I find it hard to swallow that someone can't understand that the both the bible (somewhat vaguely and open to interpretation) and the Constitution (fairly directly) say that religion should stay out of government. And yet he still thinks a Muslim couldn't be president and that the Bible is more important than the Constitution.
The media got this very wrong, and it's unironically a great example of the very problem that Carson most discusses, how the culture of how we discuss issues is creating more problems than solutions.
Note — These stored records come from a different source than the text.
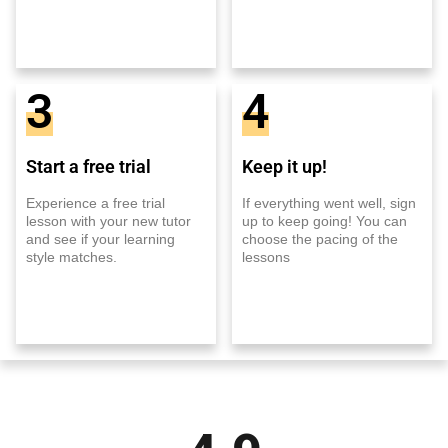
3
4
Start a free trial
Keep it up!
Experience a free trial
If everything went well, sign
lesson with your new tutor
up to keep going! You can
and see if your learning
choose the pacing of the
style matches.
lessons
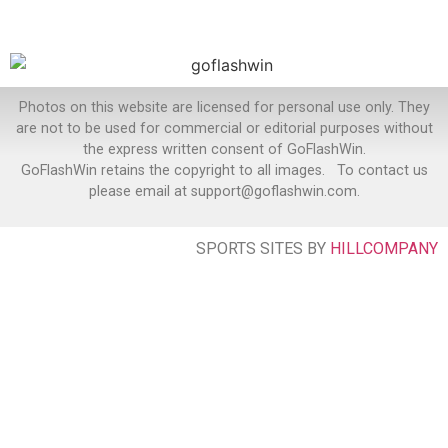
Photos on this website are licensed for personal use only. They
are not to be used for commercial or editorial purposes without
the express written consent of GoFlashWin.
GoFlashWin retains the copyright to all images. To contact us
please email at support@goflashwin.com.
SPORTS SITES BY
HILLCOMPANY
In this situation, Carson said something, and instead of the media actually assessing what he said and trying to understand what he said, they immediately claimed victim status of one group and oppressor in another.
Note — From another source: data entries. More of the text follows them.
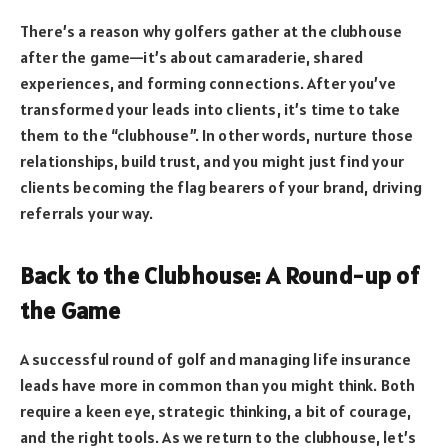
There’s a reason why golfers gather at the clubhouse
after the game—it’s about camaraderie, shared
experiences, and forming connections. After you’ve
transformed your leads into clients, it’s time to take
them to the “clubhouse”. In other words, nurture those
relationships, build trust, and you might just find your
clients becoming the flag bearers of your brand, driving
referrals your way.
Back to the Clubhouse: A Round-up of
the Game
A successful round of golf and managing life insurance
leads have more in common than you might think. Both
require a keen eye, strategic thinking, a bit of courage,
and the right tools. As we return to the clubhouse, let’s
I'm having a little trouble finding the exact transcripts, but I remember the content well enough. Here's what Carson said: that he doesn't think a Muslim should be president, or that he wouldn't vote for one. After the undeserved shitstorm hit, he said that he was referring to how there are specific philosophical differences between the Constitution and Sharia Islam in such a way that a Muslim president would be likely to believe that his religious beliefs come before his duty to the Constitution. Then he said that he would be open to voting for a Muslim who rejected the theocratic aspects of Islam and he WOULDN'T support a Christian who does support theocracy.
Everything he said was accurate and reasonable. The media and the social justice culture are the problem.
It should also be noted that there is nothing unconstitutional about saying you have preference against a certain religion for office. The Constitution prohibits the government establishing standards, not voters having individual convictions.